This is why it is crucial that we protest this arbitrary procedure and show our support for the people on trial. Irrespectively of whether we agree with their politics, the inquisitional process mounted against them is an unacceptable violation of political rights that represents a dangerous precedent in Europe; moreover, what is happening in Italy is not an isolated case. The increasingly repressive measures adopted by the US and Canadian governments against internal dissidents suggests that the "Italian way" may well become a model of our future if it proves successful in Italy. So it is in our interest to protest the violations of civil rights perpetrated by the Italian state against the April 7/December 21 defendents.
3. Moving toward Paradise?
In the period between December 1982-January 1983, there has been a concrete and widespread development of autonomous decision-making on the kind of political actions to be undertaken against the capitalist state (in the face of a policy of repression agreed to by all the major political parties, especially the Italian Communist Party). The autonomy expressed in this "Hot Winter" constitutes the result and synthesis of all the experience that had been assimilated, elaborated and spread by the proletariat movement since the 1969 "Hot Autumn".
The first signs of the renewed generalized struggle date from the autumn of 1982, during the negotiations on modifying the "scala mobile", the wage-indexation system which until then had automatically increased wages with inflation. During that period the workers re-asserted their will to impose their own interests on decisions affecting their class. In many places where workers had temporarily lost confidence, in their capacity to sway decisions, their 'mass participation in workers' assemblies now brought about a decisive rejection of the unions' proposal to accept a reduction in the "scala mobile". It also brought about an immediate strengthening of the workers' confidence in voicing their own demands.
In December 1982 the Prime Minister Fanfani engineered a series of measures which further reduced the proletariat's standard of living. Such measures were met by strikes and demonstrations organized by workers autonomously from the unions' instructions. Union representatives attempting to regain control were accused of collaborating with the state and Employers.
The rupture was such that, during the general strike of January 18, 1983, not a single union leader dared to address the mass demonstrations held in piazzas through-out Italy. It was the first such "silent general strike" in Italy's history. The union leaders' fear of speaking was motivated by the certainty that, had they publicly revealed the agreements they were about to make with the employers, they would have fared even worse than the union leaders who had done so the previous week. During that week, when the national trade union leader Marianetti had spoken in Bologna's main piazza to criticize the workers' actions, he'd been forced to leave the platform – but not before the workers had covered his voice with insults and his body with eggs. So on January 18th union leaders dared not announce their willingness to reduce the "scala mobile" by 10% (as opposed to the 30% reduction demanded by the employers).
····················
**THE TASKS**
[1] List every distinct term or phrase that the excerpt on Italian workers' struggles puts in double quotation marks, counting repeated terms once.
[2] In the excerpt on Italian workers' struggles, how large a reduction of the "scala mobile" did the employers demand?

**DATA EXCERPTS**
····················
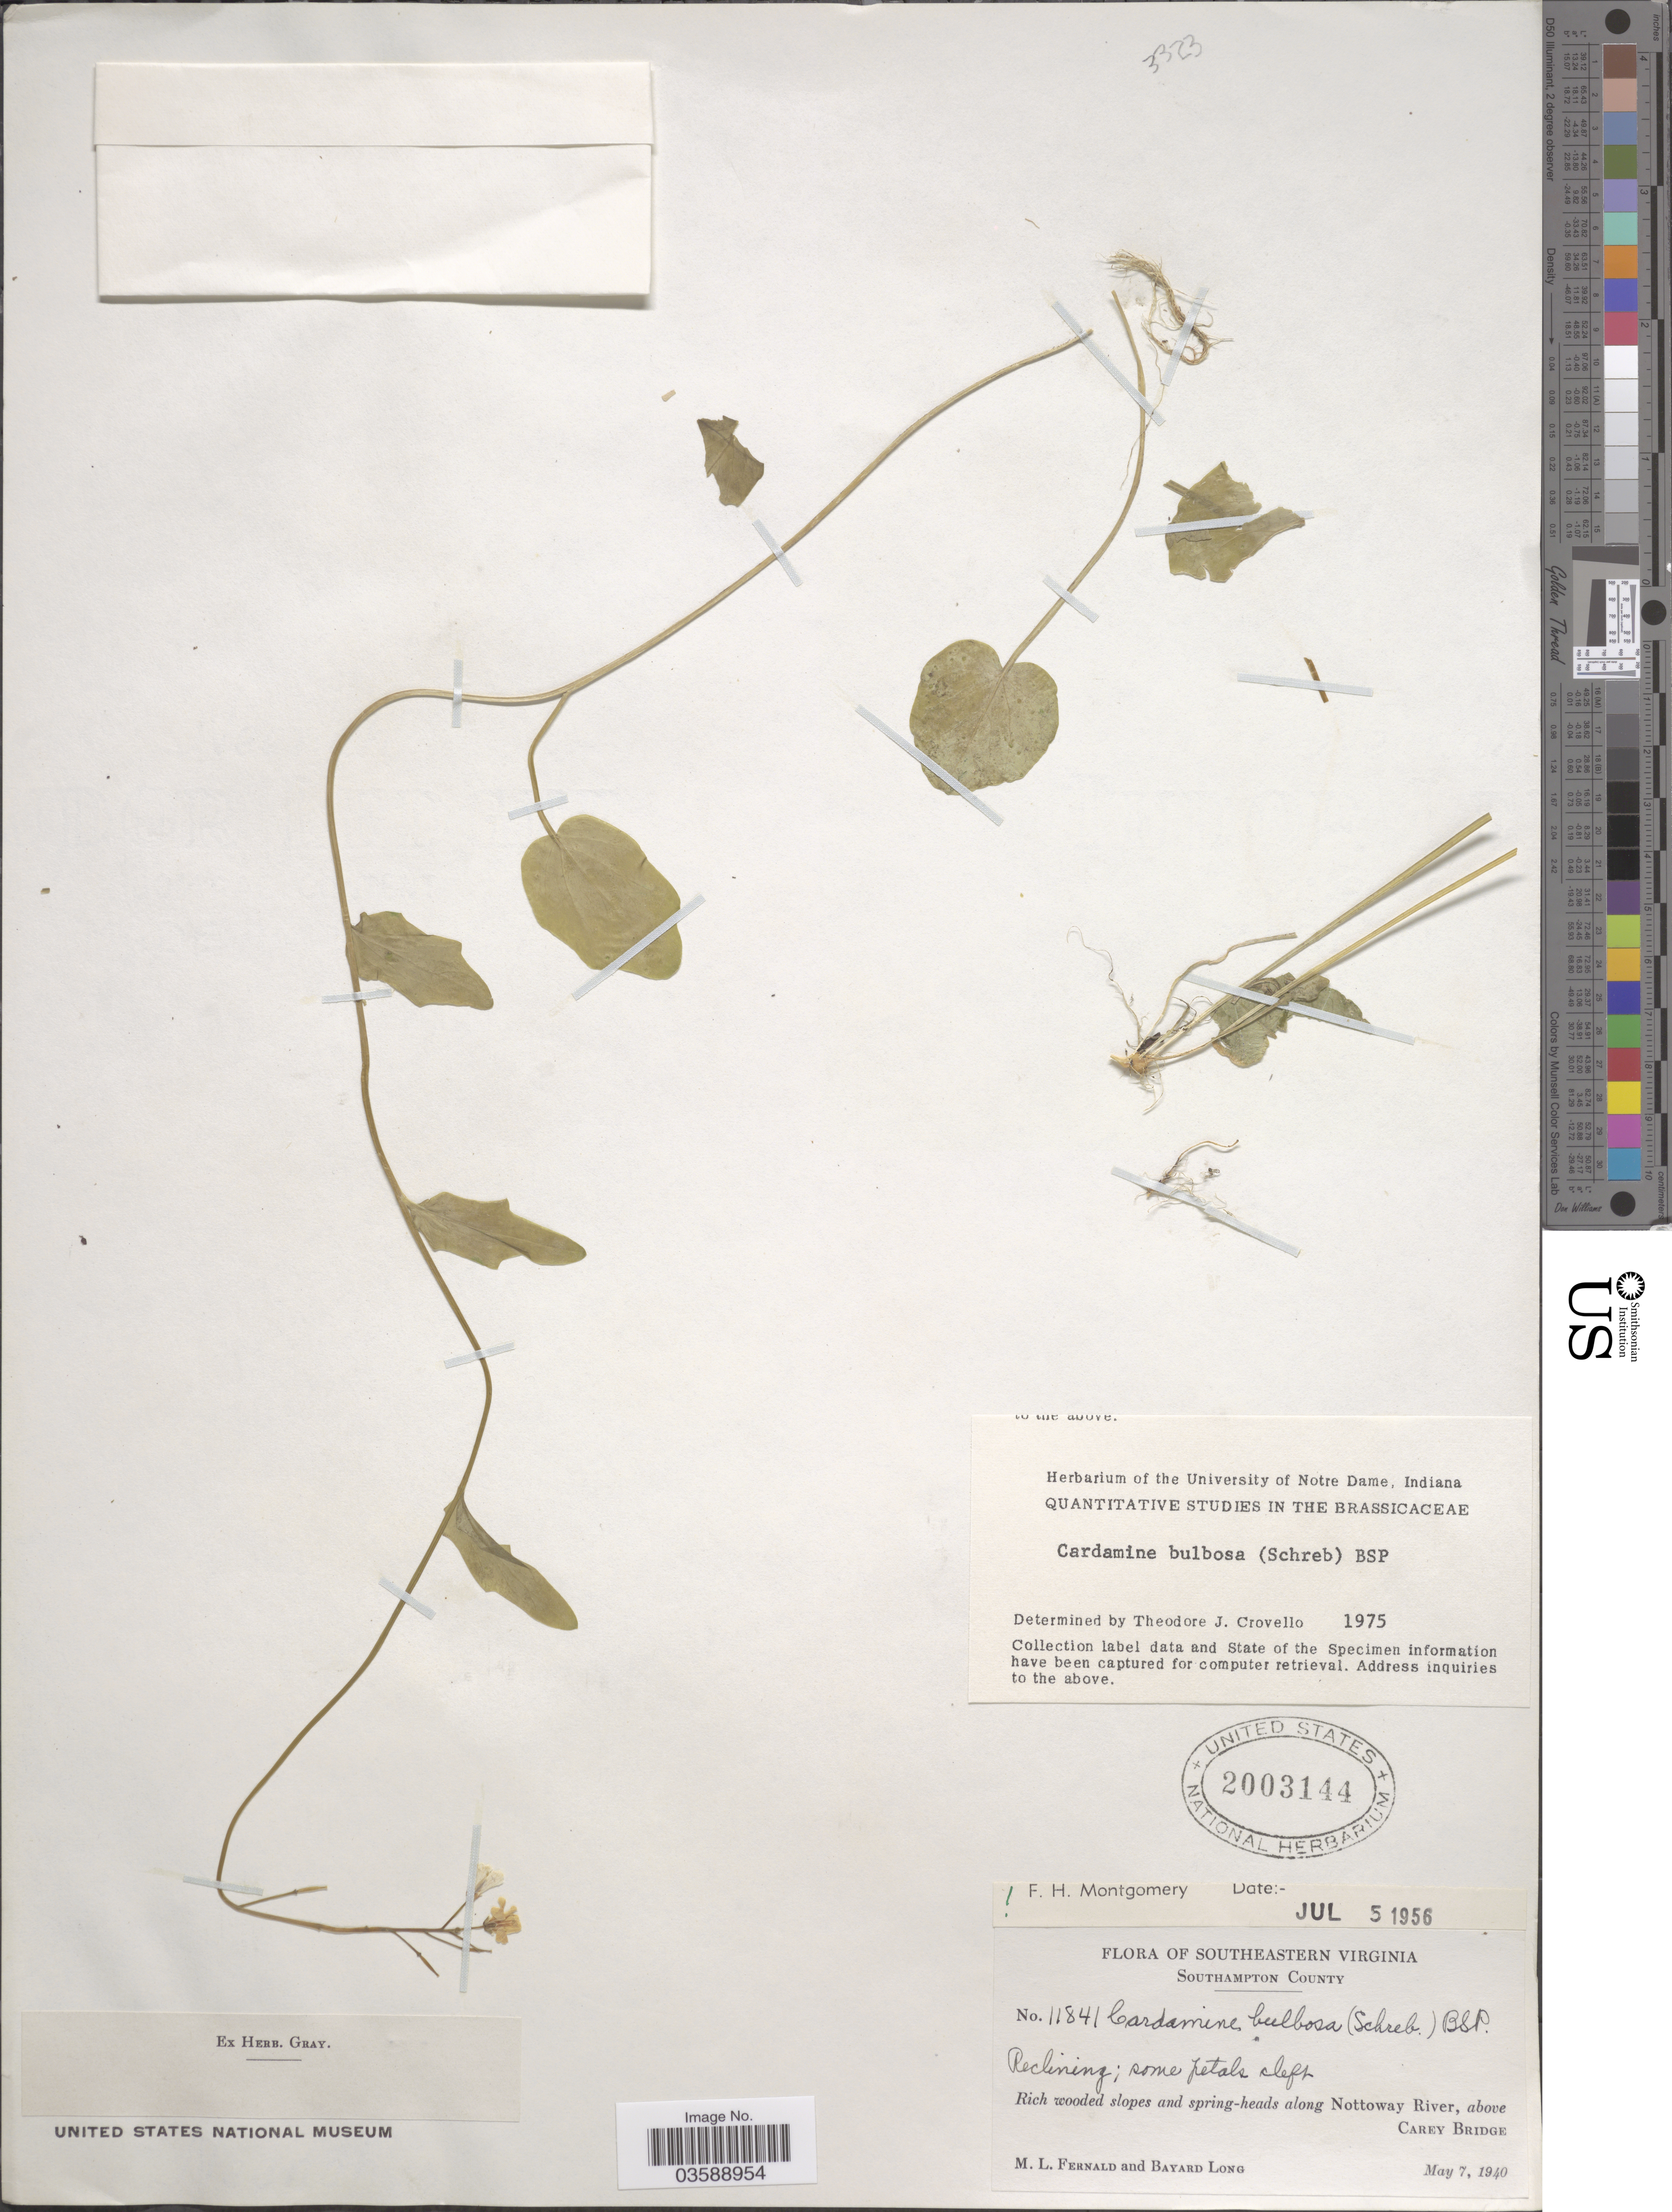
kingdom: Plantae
····················
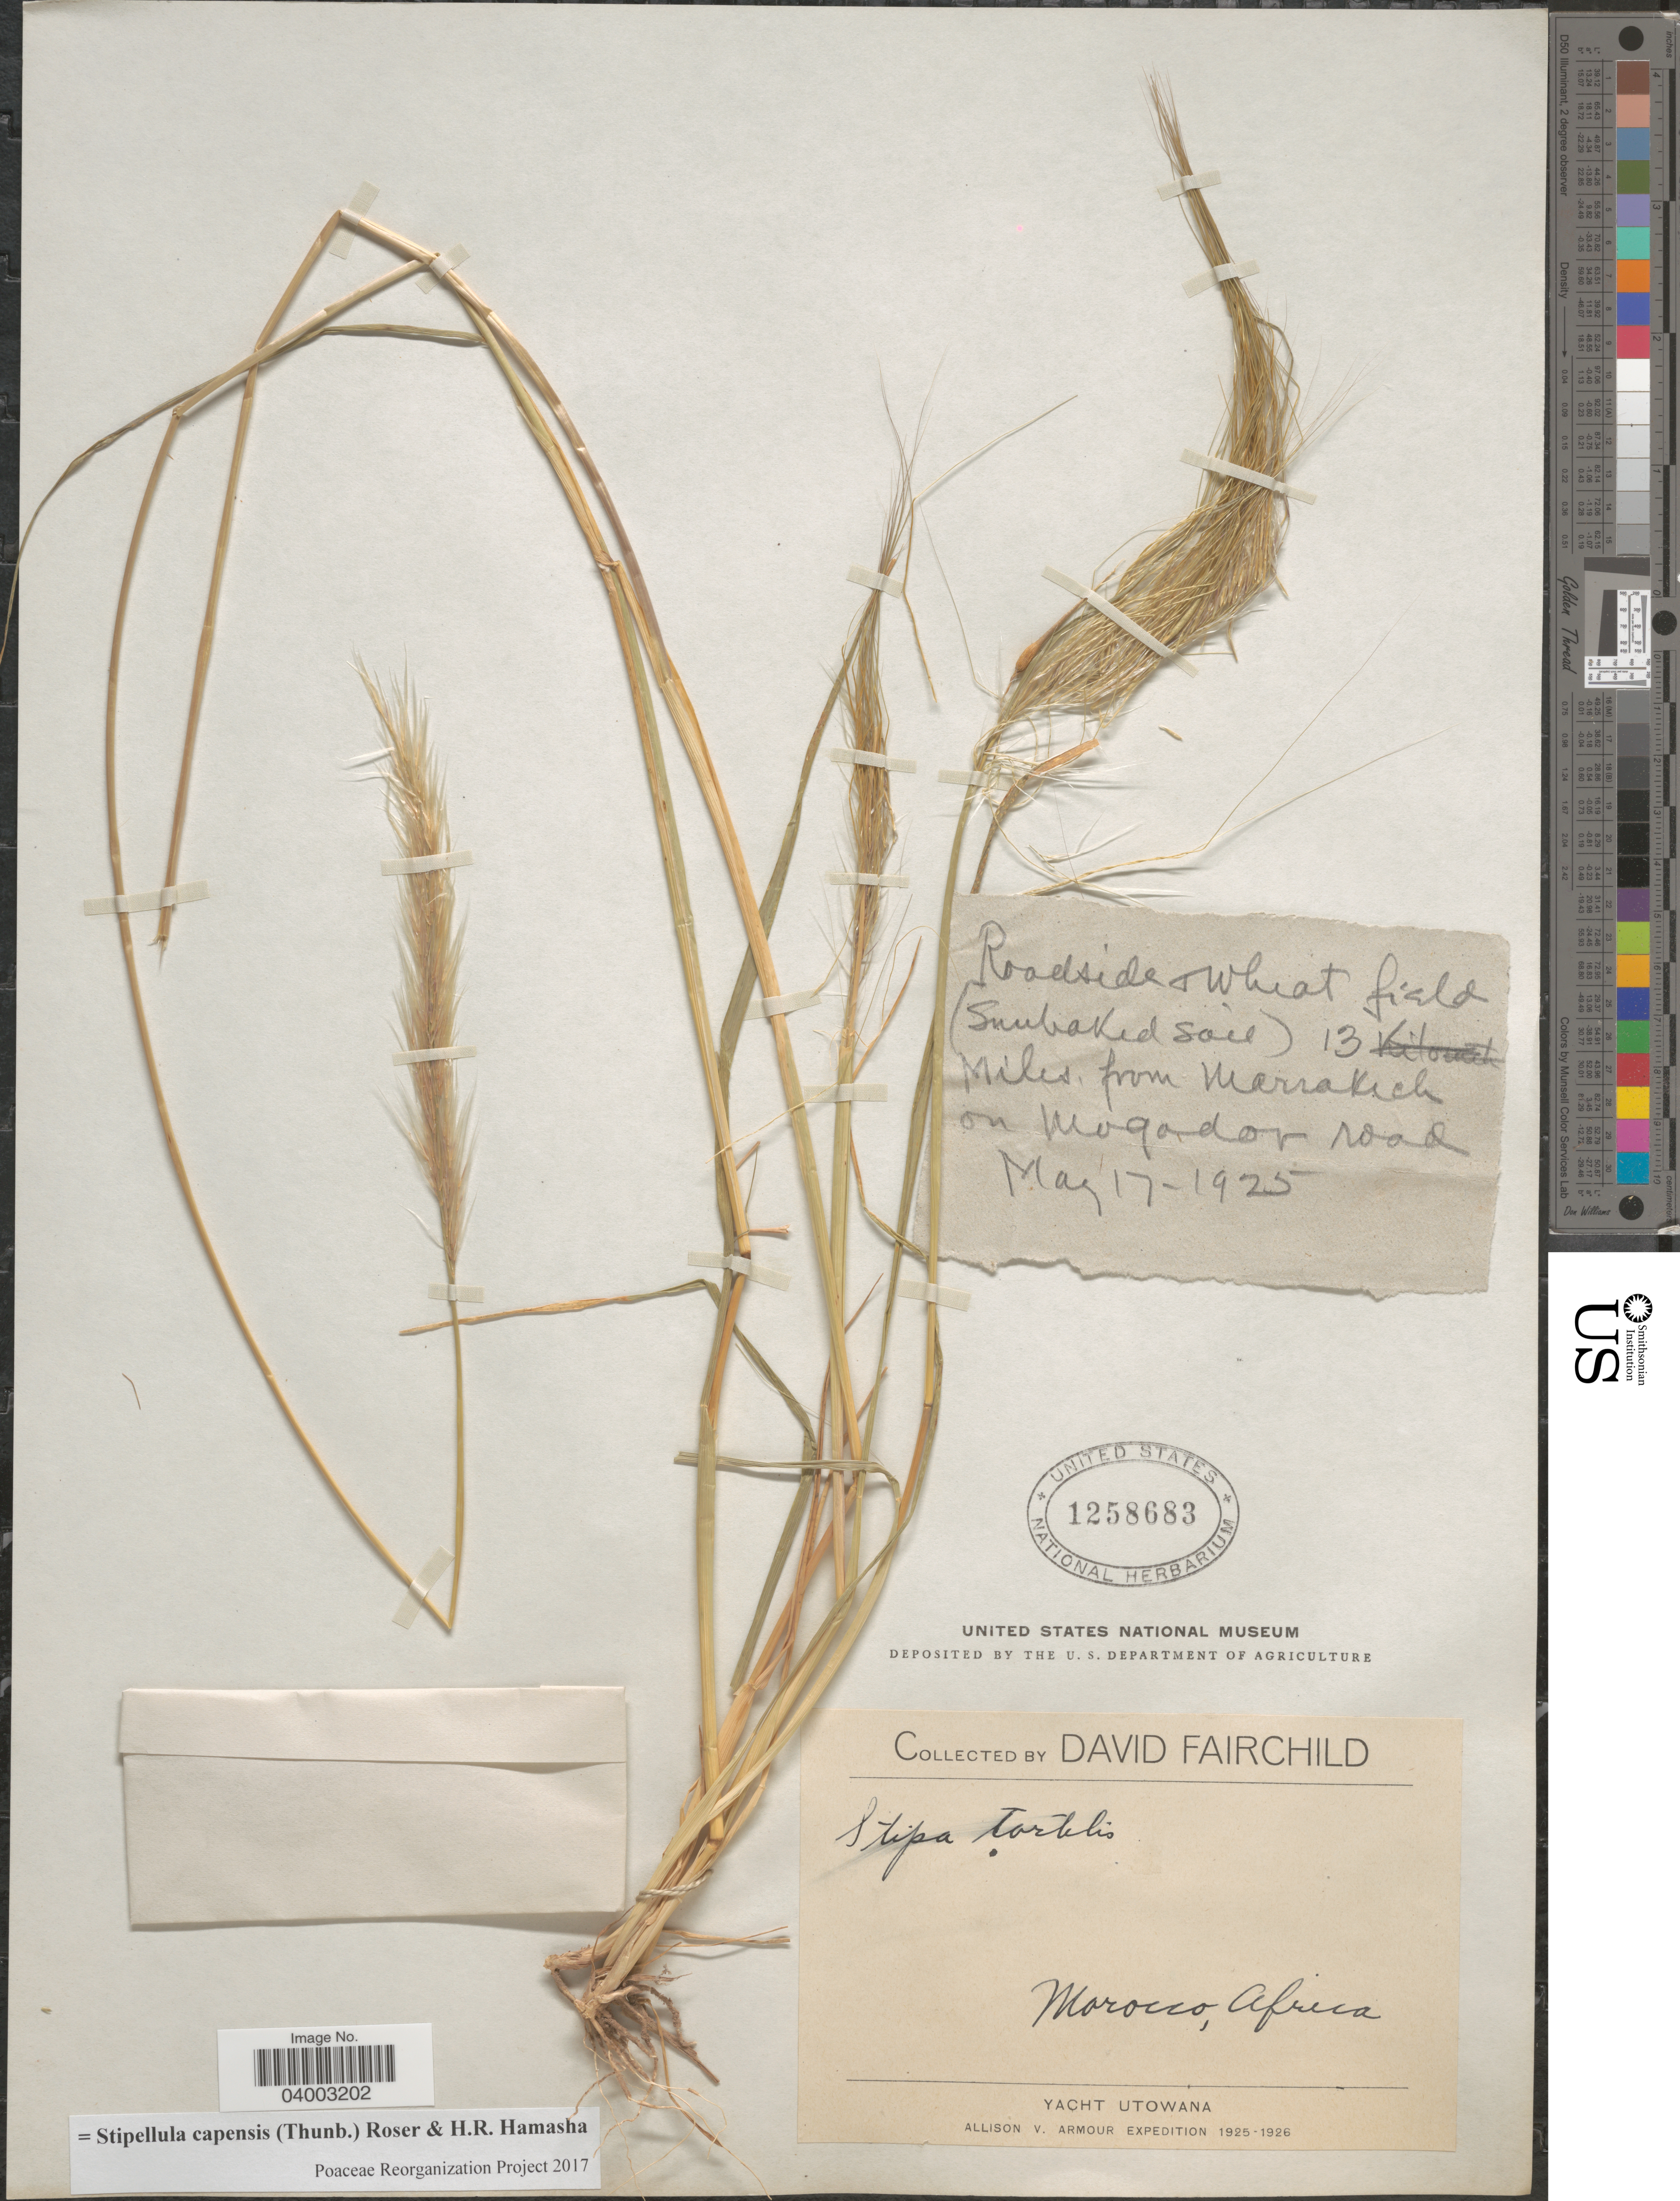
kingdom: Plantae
····················
**CORRECT ANSWERS**
[1] "Italian way", "Hot Winter", "Hot Autumn", "scala mobile", "silent general strike"

[2] A 30% reduction.